Die Existenz einer ungebrochenen Kritik-Tradition der Relativitätstheorie

von G.O. Mueller

Die Forschungsgruppe G.O. Mueller berichtet in ihrem Nachschlagewerk Über die absolute Größe der Speziellen Relativitätstheorie über die Existenz einer ungebroche-nen Kritiktradition der Relativitätstheorie: 

Wer die Behauptung nachprüft, es gebe keine substantielle Kritik der Speziellen Relativitätstheorie, es habe nur in den Anfangsjahren eine Kritik gegeben, und die sei damals schon widerlegt worden, wird auf die Existenz einer starken und durch alle Jahrzehnte hindurch bis heute ungebrochenen Kritik stoßen, die seit ungefähr 1922 in den Fachveröffentlichungen der Physik nicht mehr zitiert und nicht mehr diskutiert
wird, so daß die Öffentlichkeit und sogar auch selbst Teile der Fachöffentlichkeit nichts von der Existenz einer Kritik erfahren haben.

Während von 1905 bis ca. 1922 die Wissenschaftsfreiheit noch Bestand hatte und die Möglichkeit zum fachinternen und öffentlichen Disput bot, wurde die vorgebrachte Kritik von den Vertretern der Schulphysik nur selten in der Sache beantwortet, und wenn man auf die Kritik antwortete, dann nicht durch Eingehen auf die kritischen Argumentationen und ihre Widerlegung, sondern nur durch Ausflüchte, Schutzbehauptungen und – wie z. B. Albert Einstein in der Diskussion mit Philipp Lenard 1920 in Bad Nauheim – durch den Rückzug auf die minimale Position, daß seine Allgemeine Relativitätstheorie die Phänomene auch erklären könne. Alle konkreten Nachfragen Lenards ließ er unbeantwortet.

Ab 1922 veränderte sich die Situation drastisch. Anläßlich der Hundertjahrfeier der Gesellschaft deutscher Naturforscher und Ärzte im September 1922 in Leipzig wurden zur Relativitätstheorie zwei hymnische Vorträge von Max v. Laue und Moritz Schlick gehalten, kein Vortrag eines Kritikers wurde zugelassen, keine Diskussion über die Theorie geführt. Während die Relativisten bis dahin die Kritik in allen wesentlichen Punkten nur mit Schweigen bedachten, erreichten sie es nun, auch deren öffentlichen Auftritt zu verhindern. Dabei ist es seither geblieben.
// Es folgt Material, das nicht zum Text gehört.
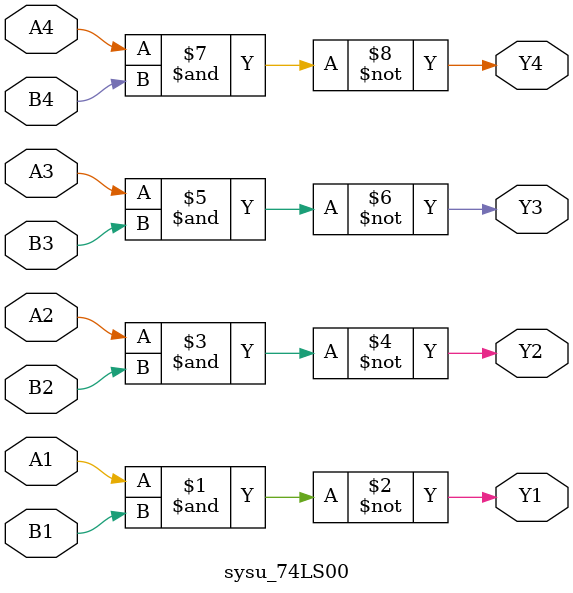
<source format=v>
`timescale 1ns / 1ps


module sysu_74LS00 #(parameter Delay = 0)(
    input wire A1,B1,A2,B2,A3,B3,A4,B4,
    output wire Y1,Y2,Y3,Y4
    );
    
    nand #Delay (Y1,A1,B1);
    nand #Delay (Y2,A2,B2);
    nand #Delay (Y3,A3,B3);
    nand #Delay (Y4,A4,B4);
    
endmodule

</source>
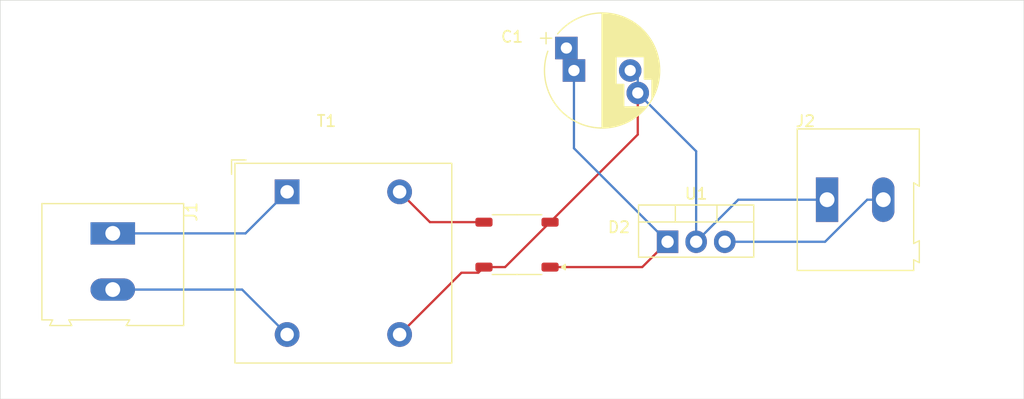
<source format=kicad_pcb>
(kicad_pcb
	(version 20240108)
	(generator "pcbnew")
	(generator_version "8.0")
	(general
		(thickness 1.6)
		(legacy_teardrops no)
	)
	(paper "A4")
	(layers
		(0 "F.Cu" signal)
		(31 "B.Cu" signal)
		(32 "B.Adhes" user "B.Adhesive")
		(33 "F.Adhes" user "F.Adhesive")
		(34 "B.Paste" user)
		(35 "F.Paste" user)
		(36 "B.SilkS" user "B.Silkscreen")
		(37 "F.SilkS" user "F.Silkscreen")
		(38 "B.Mask" user)
		(39 "F.Mask" user)
		(40 "Dwgs.User" user "User.Drawings")
		(41 "Cmts.User" user "User.Comments")
		(42 "Eco1.User" user "User.Eco1")
		(43 "Eco2.User" user "User.Eco2")
		(44 "Edge.Cuts" user)
		(45 "Margin" user)
		(46 "B.CrtYd" user "B.Courtyard")
		(47 "F.CrtYd" user "F.Courtyard")
		(48 "B.Fab" user)
		(49 "F.Fab" user)
		(50 "User.1" user)
		(51 "User.2" user)
		(52 "User.3" user)
		(53 "User.4" user)
		(54 "User.5" user)
		(55 "User.6" user)
		(56 "User.7" user)
		(57 "User.8" user)
		(58 "User.9" user)
	)
	(setup
		(pad_to_mask_clearance 0)
		(allow_soldermask_bridges_in_footprints no)
		(pcbplotparams
			(layerselection 0x00010fc_ffffffff)
			(plot_on_all_layers_selection 0x0000000_00000000)
			(disableapertmacros no)
			(usegerberextensions no)
			(usegerberattributes yes)
			(usegerberadvancedattributes yes)
			(creategerberjobfile yes)
			(dashed_line_dash_ratio 12.000000)
			(dashed_line_gap_ratio 3.000000)
			(svgprecision 4)
			(plotframeref no)
			(viasonmask no)
			(mode 1)
			(useauxorigin no)
			(hpglpennumber 1)
			(hpglpenspeed 20)
			(hpglpendiameter 15.000000)
			(pdf_front_fp_property_popups yes)
			(pdf_back_fp_property_popups yes)
			(dxfpolygonmode yes)
			(dxfimperialunits yes)
			(dxfusepcbnewfont yes)
			(psnegative no)
			(psa4output no)
			(plotreference yes)
			(plotvalue yes)
			(plotfptext yes)
			(plotinvisibletext no)
			(sketchpadsonfab no)
			(subtractmaskfromsilk no)
			(outputformat 1)
			(mirror no)
			(drillshape 0)
			(scaleselection 1)
			(outputdirectory "")
		)
	)
	(net 0 "")
	(net 1 "Net-(D2-+)")
	(net 2 "Net-(T1-SB)")
	(net 3 "Net-(J1-Pin_2)")
	(net 4 "Net-(J1-Pin_1)")
	(net 5 "Net-(J2-Pin_2)")
	(net 6 "GND")
	(footprint "TerminalBlock:TerminalBlock_Altech_AK300-2_P5.00mm" (layer "F.Cu") (at 185.5 60.5))
	(footprint "Package_SO:TSSOP-4_4.4x5mm_P4mm" (layer "F.Cu") (at 157.9375 64.5 180))
	(footprint "Capacitor_THT:CP_Radial_D10.0mm_P5.00mm_P7.50mm" (layer "F.Cu") (at 163 49))
	(footprint "Transformer_THT:Transformer_Zeming_ZMPT101K" (layer "F.Cu") (at 137.5 59.8))
	(footprint "TerminalBlock:TerminalBlock_Altech_AK300-2_P5.00mm" (layer "F.Cu") (at 122 63.5 -90))
	(footprint "Package_TO_SOT_THT:TO-220-3_Vertical" (layer "F.Cu") (at 171.3225 64.245))
	(gr_rect
		(start 112 42.75)
		(end 203 78.25)
		(stroke
			(width 0.05)
			(type default)
		)
		(fill none)
		(layer "Edge.Cuts")
		(uuid "14ca6c51-c333-4338-bebf-4caee1a1b74c")
	)
	(segment
		(start 169.0675 66.5)
		(end 171.3225 64.245)
		(width 0.2)
		(layer "F.Cu")
		(net 1)
		(uuid "2dde0895-29b9-4bfd-96af-baa214032bc2")
	)
	(segment
		(start 160.875 66.5)
		(end 169.0675 66.5)
		(width 0.2)
		(layer "F.Cu")
		(net 1)
		(uuid "68895250-151e-45e6-aa37-dc4f7003441d")
	)
	(segment
		(start 163 49)
		(end 163 55.9225)
		(width 0.2)
		(layer "B.Cu")
		(net 1)
		(uuid "16d25ec5-b997-4a6c-97c2-6488bd49ff1b")
	)
	(segment
		(start 162.327856 48.327856)
		(end 163 49)
		(width 0.2)
		(layer "B.Cu")
		(net 1)
		(uuid "534a5a15-d473-40f1-b1ec-b0ea59d33011")
	)
	(segment
		(start 162.327856 47)
		(end 162.327856 48.327856)
		(width 0.2)
		(layer "B.Cu")
		(net 1)
		(uuid "561353ec-79d1-47aa-b63a-c57b1abe6b52")
	)
	(segment
		(start 163 55.9225)
		(end 171.3225 64.245)
		(width 0.2)
		(layer "B.Cu")
		(net 1)
		(uuid "72dacd49-64bf-436e-906a-ef737ae61dd7")
	)
	(segment
		(start 155 62.5)
		(end 150.2 62.5)
		(width 0.2)
		(layer "F.Cu")
		(net 2)
		(uuid "79170a77-df32-4d4d-a133-a7a2a09578c4")
	)
	(segment
		(start 150.2 62.5)
		(end 147.5 59.8)
		(width 0.2)
		(layer "F.Cu")
		(net 2)
		(uuid "e3f2f672-4a1f-4cb2-afb3-e52a2ed4d78c")
	)
	(segment
		(start 133.5 68.5)
		(end 137.5 72.5)
		(width 0.2)
		(layer "B.Cu")
		(net 3)
		(uuid "23db4c4b-5eb8-4617-8d71-541f558a2f3d")
	)
	(segment
		(start 122 68.5)
		(end 133.5 68.5)
		(width 0.2)
		(layer "B.Cu")
		(net 3)
		(uuid "bcde4a60-b5e6-47b0-946f-a72e104f7488")
	)
	(segment
		(start 133.8 63.5)
		(end 137.5 59.8)
		(width 0.2)
		(layer "B.Cu")
		(net 4)
		(uuid "0b64b48a-5c8a-4987-9dc3-e1d78170e0d7")
	)
	(segment
		(start 122 63.5)
		(end 133.8 63.5)
		(width 0.2)
		(layer "B.Cu")
		(net 4)
		(uuid "1a3c034e-1607-4f66-8fd0-1a0e0be43026")
	)
	(segment
		(start 176.4025 64.245)
		(end 185.325 64.245)
		(width 0.2)
		(layer "B.Cu")
		(net 5)
		(uuid "137b15e3-3a5a-49a7-b682-79a187e0c34e")
	)
	(segment
		(start 189.07 60.5)
		(end 190.5 60.5)
		(width 0.2)
		(layer "B.Cu")
		(net 5)
		(uuid "c4f7bb93-27f9-4221-b60c-dad4b674f0d0")
	)
	(segment
		(start 185.325 64.245)
		(end 189.07 60.5)
		(width 0.2)
		(layer "B.Cu")
		(net 5)
		(uuid "e0343dcb-4055-49da-9fc2-c5b58a067be4")
	)
	(segment
		(start 155 66.5)
		(end 156.875 66.5)
		(width 0.2)
		(layer "F.Cu")
		(net 6)
		(uuid "30076ca7-bb2f-40bb-9672-904037991baf")
	)
	(segment
		(start 155 66.5)
		(end 154.5 67)
		(width 0.2)
		(layer "F.Cu")
		(net 6)
		(uuid "6da47ac5-e72f-41f7-9f7e-4332e26b86d9")
	)
	(segment
		(start 154.5 67)
		(end 153 67)
		(width 0.2)
		(layer "F.Cu")
		(net 6)
		(uuid "7948439d-0af6-49a1-aace-94f465e7e72e")
	)
	(segment
		(start 156.875 66.5)
		(end 160.875 62.5)
		(width 0.2)
		(layer "F.Cu")
		(net 6)
		(uuid "7cec9620-e0a3-4957-8367-4dc25cca04d7")
	)
	(segment
		(start 168.672144 54.702856)
		(end 168.672144 51)
		(width 0.2)
		(layer "F.Cu")
		(net 6)
		(uuid "942f2d1f-574d-4313-ac0f-d973fb2a34f2")
	)
	(segment
		(start 153 67)
		(end 147.5 72.5)
		(width 0.2)
		(layer "F.Cu")
		(net 6)
		(uuid "b4e1baa1-dc00-4132-9864-1c9305ad2a20")
	)
	(segment
		(start 160.875 62.5)
		(end 168.672144 54.702856)
		(width 0.2)
		(layer "F.Cu")
		(net 6)
		(uuid "eaa5202f-a8fb-4ba7-9fca-619049e5f59f")
	)
	(segment
		(start 168.672144 51)
		(end 168.672144 49.672144)
		(width 0.2)
		(layer "B.Cu")
		(net 6)
		(uuid "0d8147f6-f891-4899-9c97-7ae32203ef07")
	)
	(segment
		(start 173.8625 56.190356)
		(end 168.672144 51)
		(width 0.2)
		(layer "B.Cu")
		(net 6)
		(uuid "4e7718ad-920e-4651-a6d5-3c863df20945")
	)
	(segment
		(start 173.8625 64.245)
		(end 177.6075 60.5)
		(width 0.2)
		(layer "B.Cu")
		(net 6)
		(uuid "6ab2d31a-142e-40b7-a755-902592a27f96")
	)
	(segment
		(start 173.8625 64.245)
		(end 173.8625 56.190356)
		(width 0.2)
		(layer "B.Cu")
		(net 6)
		(uuid "7041b595-939e-408e-b330-8263b2664c75")
	)
	(segment
		(start 177.6075 60.5)
		(end 185.5 60.5)
		(width 0.2)
		(layer "B.Cu")
		(net 6)
		(uuid "cd3df2b2-8237-4461-89a3-25369ca5f00d")
	)
	(segment
		(start 168.672144 49.672144)
		(end 168 49)
		(width 0.2)
		(layer "B.Cu")
		(net 6)
		(uuid "d74936cd-d062-417e-80fd-485d119bd05a")
	)
)

</source>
Die Existenz von kritischen Veröffentlichungen wird von der Schulphysik bis heute verschwiegen; die Veröffentlichung kritischer Arbeiten in physikalischen Fachzeitschriften und Fachverlagen wird unterdrückt; die Autoren kritischer Veröffentlichungen können nur in fachfernen oder allgemeineren Zeitschriften und Verlagen zu Wort kommen und werden im akademischen Establishment der „scientific community”, wie sie sich gern nennt, massiv diskriminiert. Viele kritische Autoren können deshalb ihre größeren Arbeiten nur im Selbstverlag veröffentlichen. Für Aufsätze zur Theoriekritik sind im Laufe der letzten Jahrzehnte immerhin einige wenige Zeitschriften speziell gegründet worden, die von der Schulphysik jedoch als Untergrundliteratur geschmäht und möglichst ausgegrenzt werden.

Die Unterdrückung und Verleugnung jeglicher Kritik der Speziellen Relativitätstheorie führt auch zum Fehlen der Kritik in den Fachbibliographien: dadurch fehlt auch vielen kritischen Autoren eine Kenntnis ihrer eigenen großen Tradition.

Zur Unterdrückung der kritischen Veröffentlichungen kommt eine massive pauschale Verleumdung der kritischen Autoren als unfähige Außenseiter und Querulanten oder als Antisemiten, Nazis, Stalinisten oder sonstwie moralisch minderwertige Subjekte.